▶ Task to carry out
Collect every line in the records below that contains the word "series" and copy each such line in full.

▶ Source material

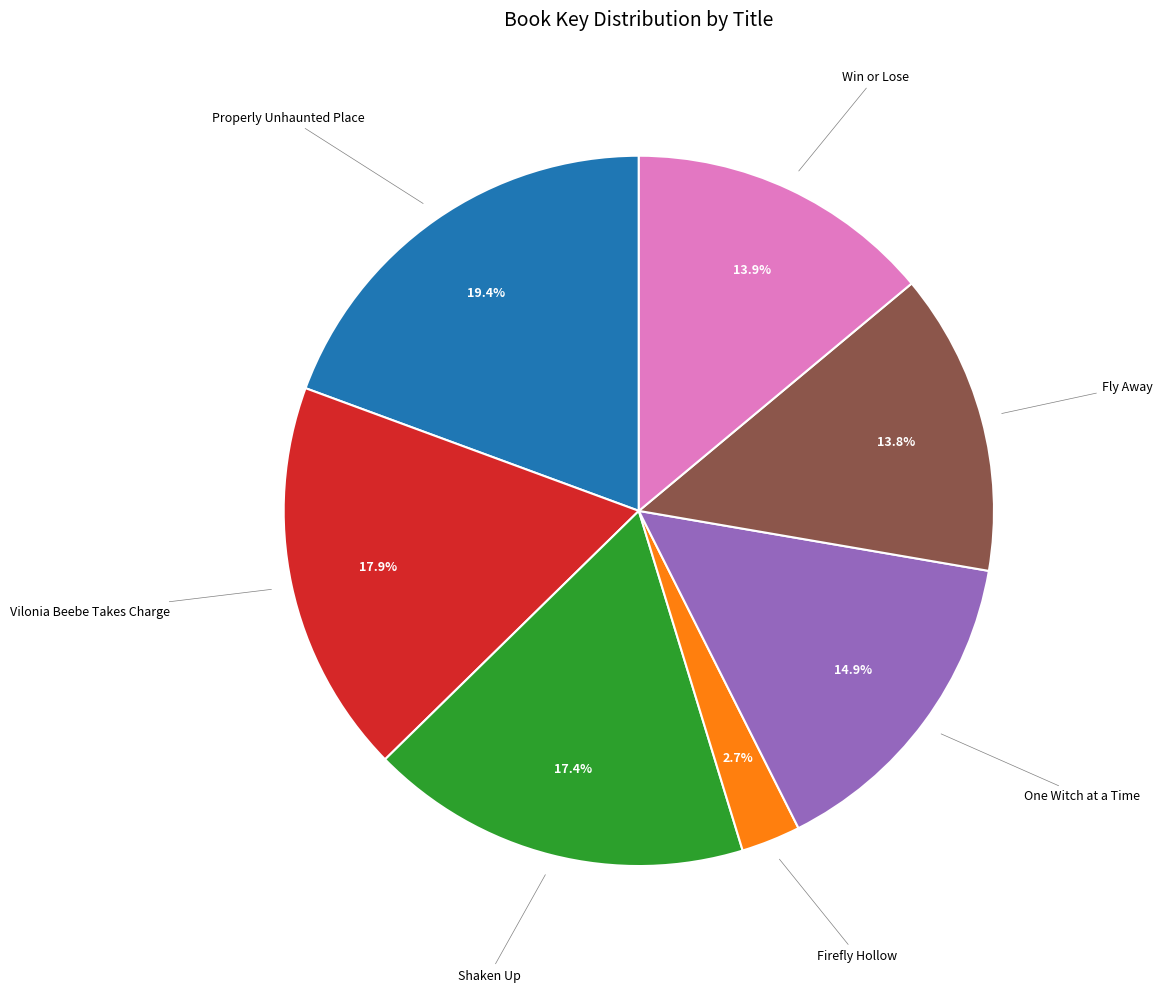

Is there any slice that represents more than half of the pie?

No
==
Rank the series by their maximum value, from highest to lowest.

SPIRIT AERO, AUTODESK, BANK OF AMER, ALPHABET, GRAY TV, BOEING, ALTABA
---
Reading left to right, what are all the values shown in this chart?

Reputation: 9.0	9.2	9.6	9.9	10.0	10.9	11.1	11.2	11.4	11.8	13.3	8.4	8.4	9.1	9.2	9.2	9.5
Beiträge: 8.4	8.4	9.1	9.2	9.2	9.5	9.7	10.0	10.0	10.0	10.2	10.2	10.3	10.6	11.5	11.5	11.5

▶ Exercise result
Rank the series by their maximum value, from highest to lowest.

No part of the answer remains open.